Guys, I had SO many ear piercings. He'd always say to me " Courtney, if you fill your ears with holes now, you wont have anything to look forward too when you're older! " Obviously his lesson was much bigger than I won't have any room left to get my ears pierced when I'm 20. My dad had the BEST analogies.
My guy and I, we're talking about things like babies, marriage, home building, combining finances, financing a new vehicle...these are all HUGE life changing things. I want all of these things....like, YESTERDAY.
We started the whole house idea thing, and I quickly realized NOPE, we're not ready for this. Not that our relationship wasn't ready but I know, we can prepare our selves for a smoother transition. WHY throw ourselves into the deep end when we actually have the power to plan and do this with a little less financial stress. I really like our 1000$ a month mortgage payment, I'm not in any rush to live, to work, to pay high mortgages. haha!

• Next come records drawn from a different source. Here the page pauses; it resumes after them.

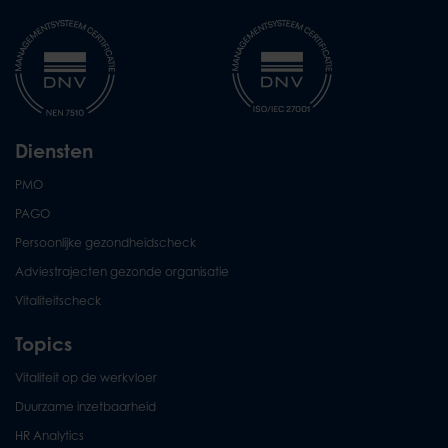
Diensten
PMO
PAGO
Persoonlijke gezondheidscheck
Adviestrajecten gezonde organisatie
Vitaliteitscheck
Topics
Vitaliteit op de werkvloer
Duurzame inzetbaarheid
HR Analytics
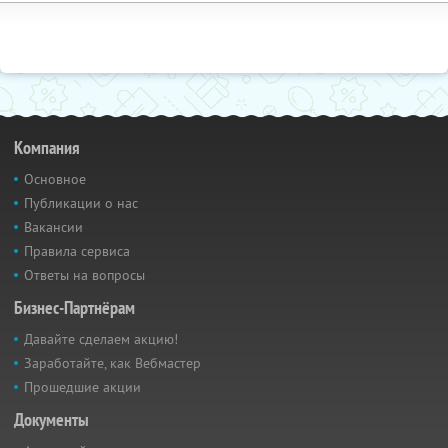
Компания
Основное
Публикации о нас
Вакансии
Правила сервиса
Ответы на вопросы
Бизнес-Партнёрам
Давайте сделаем акцию!
Заработайте, как Вебмастер
Прошедшие акции
Документы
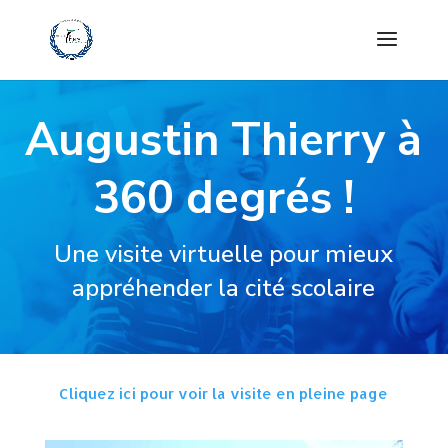
Augustin Thierry à
360 degrés !
Une visite virtuelle pour mieux
appréhender la cité scolaire
Cliquez ici pour voir la visite en pleine page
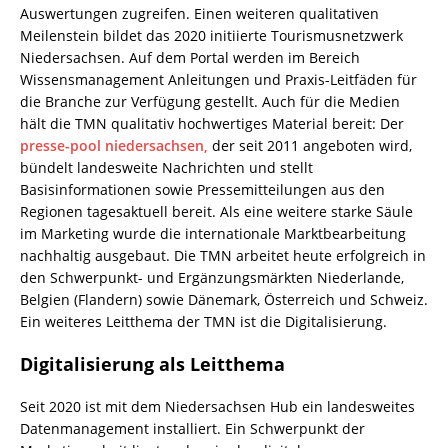
Auswertungen zugreifen. Einen weiteren qualitativen
Meilenstein bildet das 2020 initiierte Tourismusnetzwerk
Niedersachsen. Auf dem Portal werden im Bereich
Wissensmanagement Anleitungen und Praxis-Leitfäden für
die Branche zur Verfügung gestellt. Auch für die Medien
hält die TMN qualitativ hochwertiges Material bereit: Der
presse-pool niedersachsen,
der seit 2011 angeboten wird,
bündelt landesweite Nachrichten und stellt
Basisinformationen sowie Pressemitteilungen aus den
Regionen tagesaktuell bereit. Als eine weitere starke Säule
im Marketing wurde die internationale Marktbearbeitung
nachhaltig ausgebaut. Die TMN arbeitet heute erfolgreich in
den Schwerpunkt- und Ergänzungsmärkten Niederlande,
Belgien (Flandern) sowie Dänemark, Österreich und Schweiz.
Ein weiteres Leitthema der TMN ist die Digitalisierung.
Digitalisierung als Leitthema
Seit 2020 ist mit dem Niedersachsen Hub ein landesweites
Datenmanagement installiert. Ein Schwerpunkt der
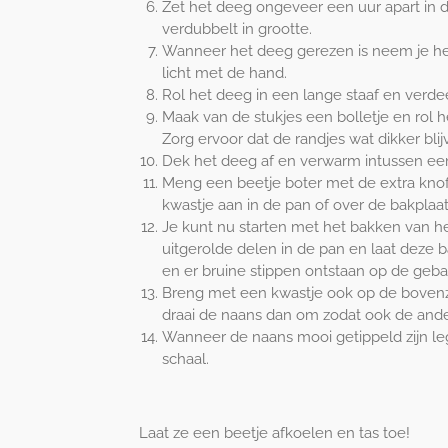
Zet het deeg ongeveer een uur apart in d
verdubbelt in grootte.
Wanneer het deeg gerezen is neem je he
licht met de hand.
Rol het deeg in een lange staaf en verdee
Maak van de stukjes een bolletje en rol h
Zorg ervoor dat de randjes wat dikker blij
Dek het deeg af en verwarm intussen een
Meng een beetje boter met de extra knof
kwastje aan in de pan of over de bakplaat
Je kunt nu starten met het bakken van he
uitgerolde delen in de pan en laat deze 
en er bruine stippen ontstaan op de geba
Breng met een kwastje ook op de bovenz
draai de naans dan om zodat ook de ande
Wanneer de naans mooi getippeld zijn leg 
schaal.
Laat ze een beetje afkoelen en tas toe!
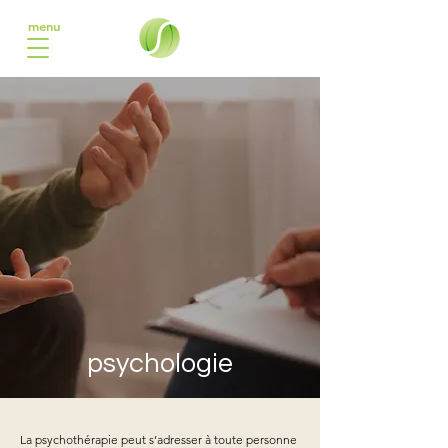
menu
psychologie
La psychothérapie peut s’adresser à toute personne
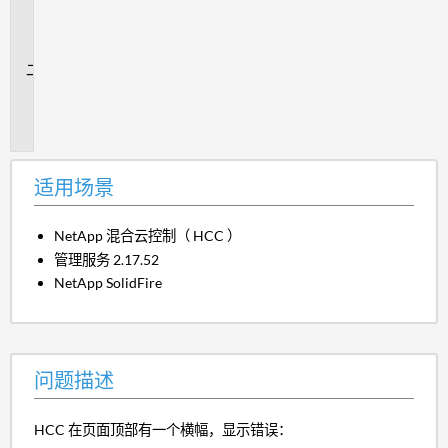
用
场
景
问
题
描
述
适用场景
NetApp 混合云控制（ HCC ）
管理服务 2.17.52
NetApp SolidFire
问题描述
HCC 在页面顶部有一个横幅，显示错误：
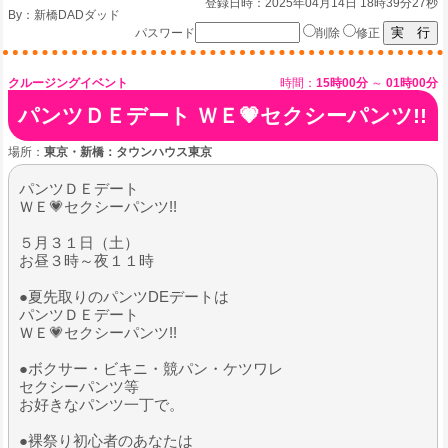
登録日時：2025年04月14日 18時39分27秒
By：
新橋DADダッド
パスワード
削除
修正
クルージングイベント
時間：
15時00分
～
01時00分
パンツＤＥデート ＷＥ💗セクシーパンツ!!
場所：
東京・新橋：タウンハウス東京
パンツＤＥデート
ＷＥ💗セクシーパンツ!!
５月３１日（土）
お昼３時～夜１１時
●夏先取りのパンツDEデートは
パンツＤＥデート
ＷＥ💗セクシーパンツ!!
●ボクサー・ビキニ・競パン・ケツワレ
セクシーパンツ等
お好きなパンツ一丁で。
●裸祭り初心者のあなたは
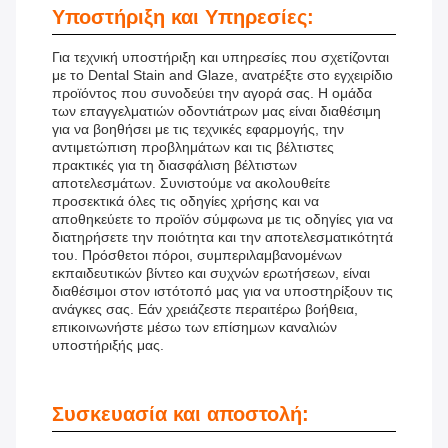
Υποστήριξη και Υπηρεσίες:
Για τεχνική υποστήριξη και υπηρεσίες που σχετίζονται
με το Dental Stain and Glaze, ανατρέξτε στο εγχειρίδιο
προϊόντος που συνοδεύει την αγορά σας. Η ομάδα
των επαγγελματιών οδοντιάτρων μας είναι διαθέσιμη
για να βοηθήσει με τις τεχνικές εφαρμογής, την
αντιμετώπιση προβλημάτων και τις βέλτιστες
πρακτικές για τη διασφάλιση βέλτιστων
αποτελεσμάτων. Συνιστούμε να ακολουθείτε
προσεκτικά όλες τις οδηγίες χρήσης και να
αποθηκεύετε το προϊόν σύμφωνα με τις οδηγίες για να
διατηρήσετε την ποιότητα και την αποτελεσματικότητά
του. Πρόσθετοι πόροι, συμπεριλαμβανομένων
εκπαιδευτικών βίντεο και συχνών ερωτήσεων, είναι
διαθέσιμοι στον ιστότοπό μας για να υποστηρίξουν τις
ανάγκες σας. Εάν χρειάζεστε περαιτέρω βοήθεια,
επικοινωνήστε μέσω των επίσημων καναλιών
υποστήριξής μας.
Συσκευασία και αποστολή:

I won't do it. My mom always says to me that her and my dads happiest times were the times they lived in their moible home, with my oldest two brothers, Clay and Cody.
I'm hangin' on to that, I feel it.
THIS IS A HUGE LESSON FOR ME! I would have dove right the heck into that deep end and been grasping for air right in the thick of all of it. Gary and I have been together 1 year. We have a LIFE TIME a head of us to conquor all our dreams and goals. Losing my dad at the age 30 has made me realize how SHORT 30 years truly is. 30 years is the TIP of a persons life and now my guy and I have the REST of our lives to do all these amazing things together.
I often search to feel my dad and I'm realizing right now, in this very moment. His lessons surface when I need him the most. I need him now, I need to bounce these ideas off him, I need him to bring me back down to earth...I don't get that though. I get his lessons and I couldn't be more happy to feel this connection even though I don't get him in his physical.
Anyways guys, the moral of the story is as such...
We have a LIFE time ahead of us, don't rush and do all the things now. Wait, enjoy your time with your partner, build your solid foundations, be a couple steps ahead of your decisions if you have the option. The choice is yours and i've learnt that time is your friend and patience absolutely is a virtue. Thanks Dad.